AIM OF THE EXERCISE: In the listing, locate the line containing "ring mcp: (287, 323)", then quote it and all following lines exactly. Omit pictures.

Segment Start: DATA PROVIDED

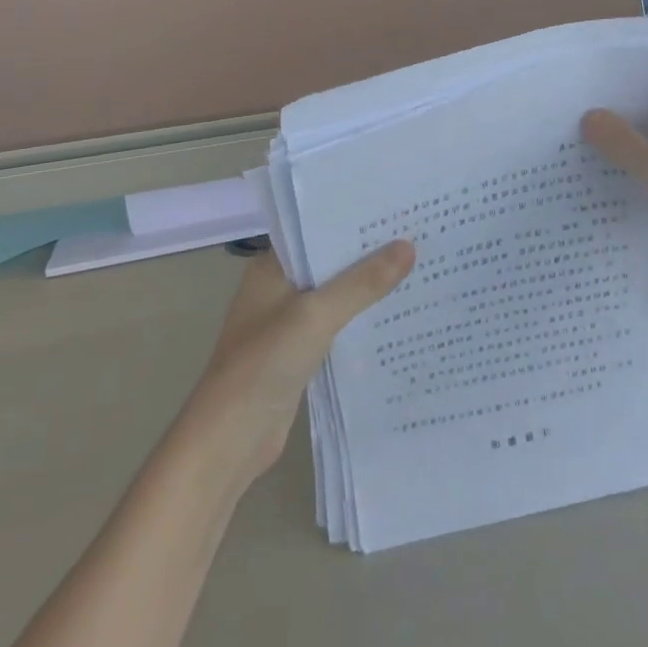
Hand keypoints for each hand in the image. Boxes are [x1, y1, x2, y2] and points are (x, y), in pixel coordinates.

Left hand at [179, 242, 414, 487]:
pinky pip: (336, 325)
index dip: (353, 219)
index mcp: (272, 267)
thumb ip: (362, 282)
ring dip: (367, 286)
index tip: (394, 207)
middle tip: (417, 234)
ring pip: (336, 294)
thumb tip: (409, 246)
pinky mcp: (299, 353)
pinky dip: (360, 319)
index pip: (316, 229)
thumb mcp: (317, 314)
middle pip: (329, 262)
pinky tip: (395, 314)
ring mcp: (287, 323)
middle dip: (368, 252)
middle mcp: (279, 288)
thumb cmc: (265, 362)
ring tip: (416, 267)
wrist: (231, 439)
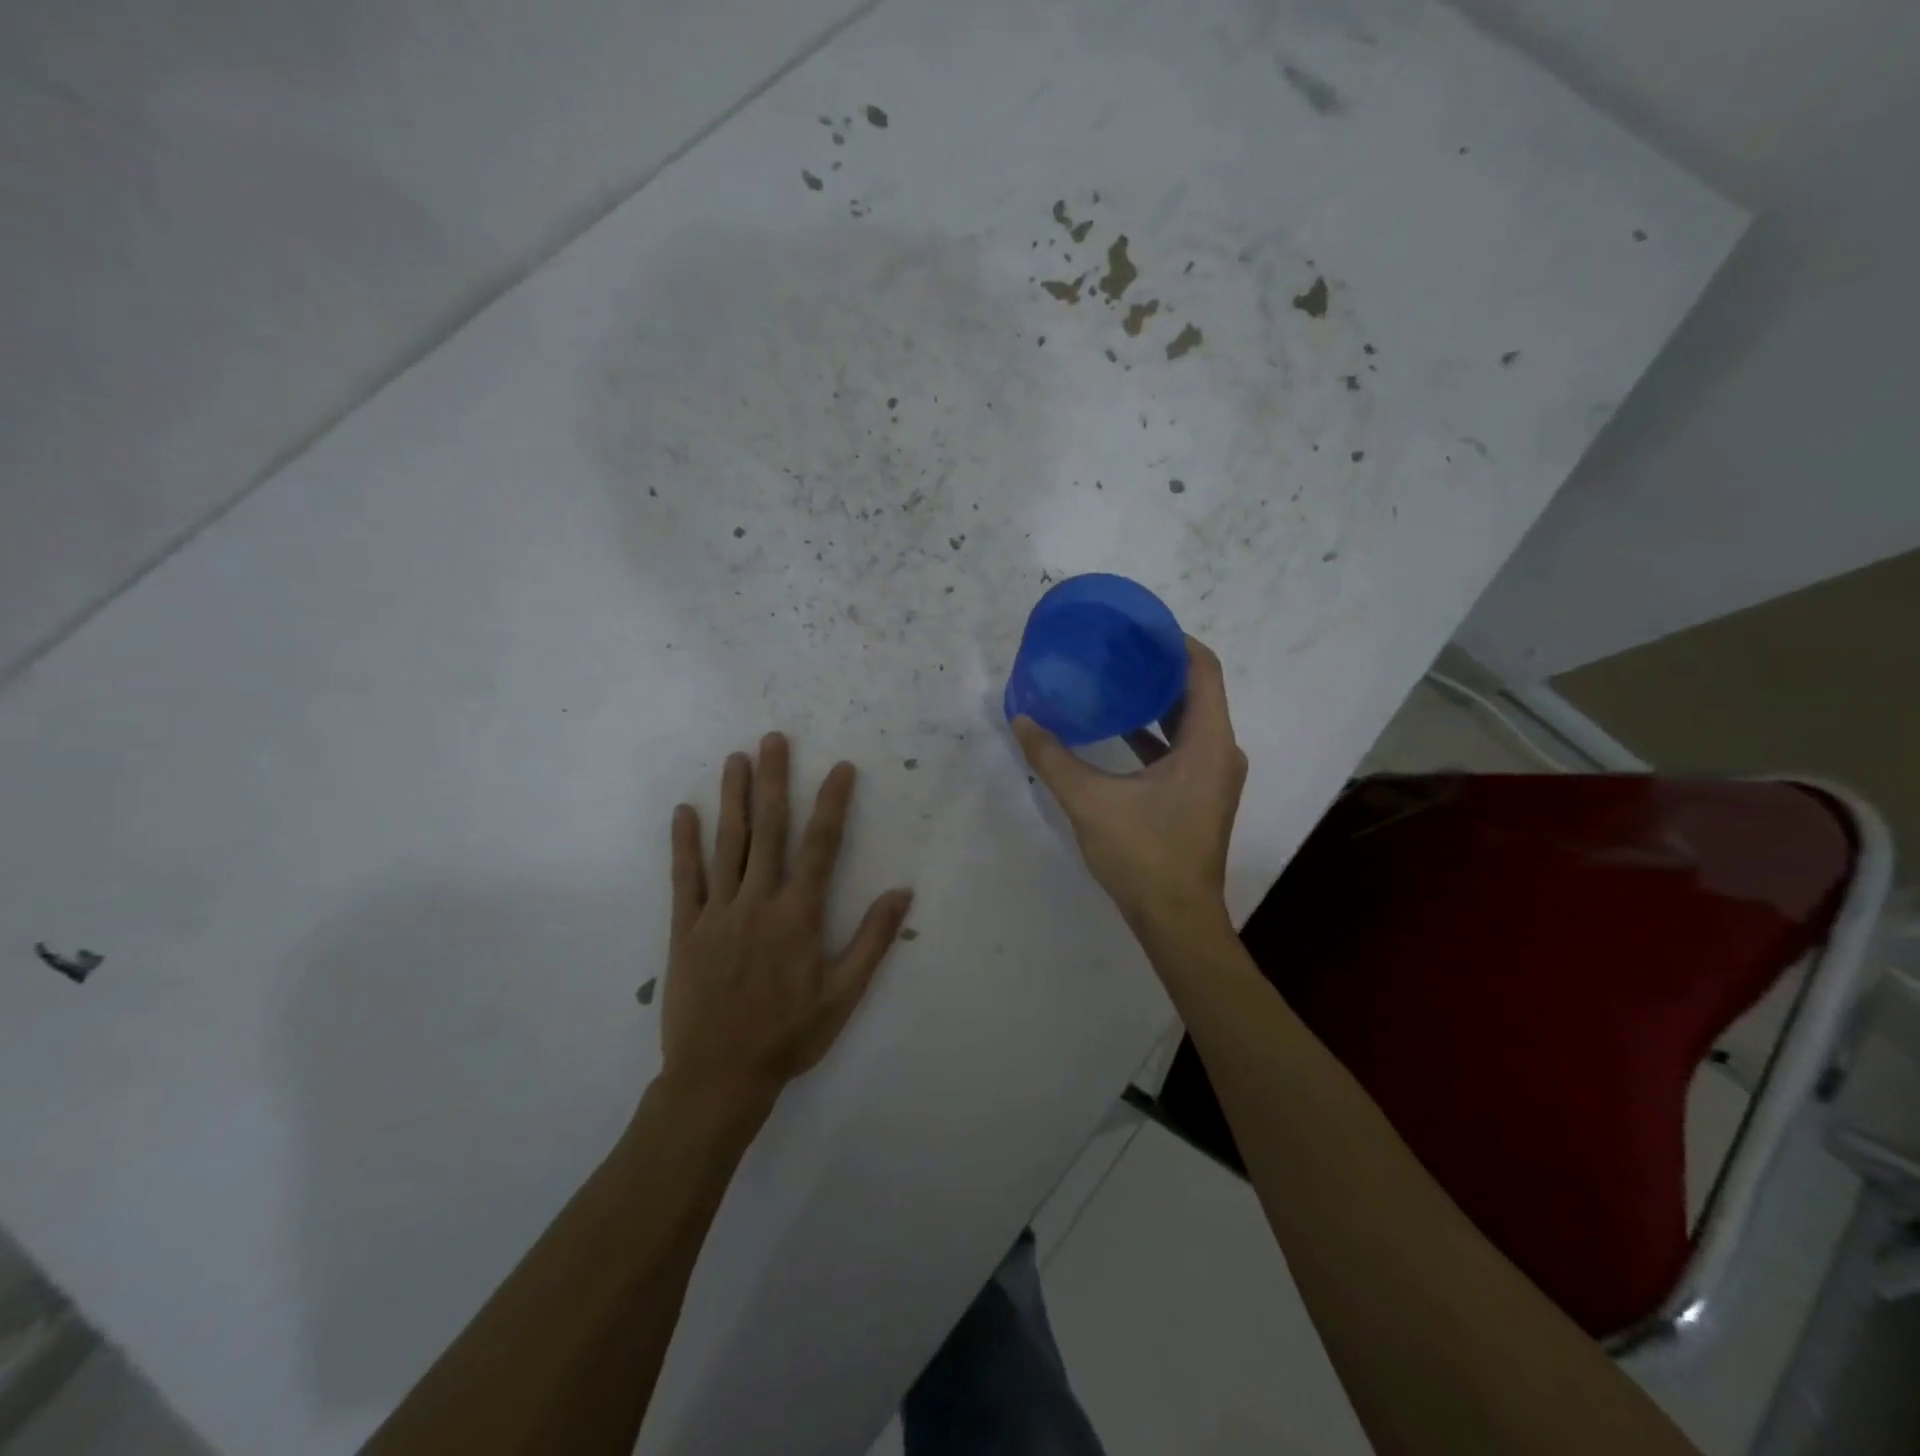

Segment End: DATA PROVIDED

EXERCISE RESULT:
ring mcp: (287, 323)
middle dip: (368, 252)
middle mcp: (279, 288)
thumb cmc: (265, 362)
ring tip: (416, 267)
wrist: (231, 439)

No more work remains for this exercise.